Скурви (теряя сознание и падая в обморок). Ах – ведь когда-то она была девушкой. Почему-то мне никогда это не приходило в голову. Малюсенькой девчоночкой, доченькой-паинькой. Эта безвкусная в высшем понимании песенка пробрала меня до слез. На меня вот такие вещи действуют гораздо сильнее, чем настоящие страдания. Чья-нибудь небольшая стыдливая оплошность трогает и умиляет меня до безумия, а вот на выпущенные кишки я могу смотреть без содрогания. Золотце мое единственное! Как безмерно я тебя люблю! Как страшно, когда дьявольское желание входит в соприкосновение с нежностью и сентиментальностью. Вот тогда самец готов. Гото-о-о-о-венький…
Падает с табуретки, прижимая к груди сапог. Сапожники, не выпуская из рук желтых цветов, которые им раздали, поддерживают его. Они понимающе подмигивают друг другу, ушатами поглощая совершенно нездоровую атмосферу.
2-й подмастерье (нюхая цветок; прокурора Скурви пристроили на табуретке в очень неудобной позе – головой вниз). Страдалец! Я поглощаю реальность грязными помойными ведрами. Атмосфера нездоровая, как Campagna Romana.[5] Я пью застывшие в воздухе помои через соломинку, как мазагран или лимонад. Ужасные страдания! Мои внутренности так опалены, как будто мне сделали клизму из концентрата соляной кислоты.
Княгиня (риторически). Это преувеличение.
2-й подмастерье. Нет. Подумайте только, отчего я такой, а не иной?! Неправда, что о другом существе я не мог бы сказать «я». Я мог бы стать хотя бы вот этим падлом (указывает на прокурора), а я всего лишь вшивая суперрвань или что-то в этом роде – конечно, я выражаюсь приблизительно, – находящаяся на горном перевале через дичайший нонсенс человеческого существования: смешения отдельно взятой личности, индивидуальности, с телами… знаете, я уже сам ничего не знаю… (Смущенно умолкает.)

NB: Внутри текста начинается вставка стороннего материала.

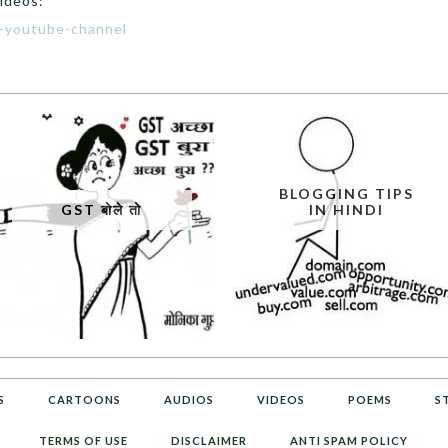
ideos:
e-youtube-channel
BLOGGING TIPS
GST बोले तो
IN HINDI
S
CARTOONS
AUDIOS
VIDEOS
POEMS
S
TERMS OF USE
DISCLAIMER
ANTI SPAM POLICY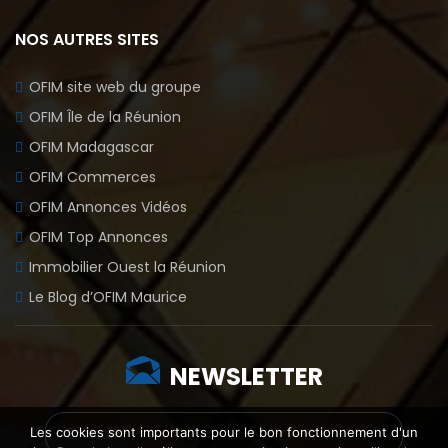
NOS AUTRES SITES
OFIM site web du groupe
OFIM Île de la Réunion
OFIM Madagascar
OFIM Commerces
OFIM Annonces Vidéos
OFIM Top Annonces
Immobilier Ouest la Réunion
Le Blog d’OFIM Maurice
NEWSLETTER
Les cookies sont importants pour le bon fonctionnement d'un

Саэтан. Не нужно так смущаться, Ендрек! Неправда – биологический материализм автора этой пьесы выражен иначе: он представляет собой синтез откорректированного психологизма Корнеля и отредактированной монадологии Лейбница. Миллиардами лет соединялись и дифференцировались клетки и элементы только затем, чтобы такая мерзкая пакость, как я, могла бы сказать о себе – «я». А эта метафизическая, княжеского происхождения проститутка – да что там употреблять ласкательно-уменьшительные определения – эта сукина дочь, мать ее…
Княгиня (с укоризной). Саэтан…
Саэтан (возбужденно). Ирина Всеволодовна, вам Хвистек запретил присутствовать в польской литературе. И поэтому вы вынуждены слоняться по пьесам, переходя из одной в другую, по бессмысленным пьесам, которые никогда не будут поставлены, по пьесам, стоящим вне литературы. Он, этот Хвистек, терпеть не может русских княгинь, бедняга. Ему бы хотелось каких-нибудь белошвеек, консьержек, в общем, кого-нибудь в этом роде. А вот для меня это уже слишком! Для меня, для нас – только дурно пахнущие шлюхи и еще более вонючие дворовые матроны: наши бабки, кузины, тетки… эх!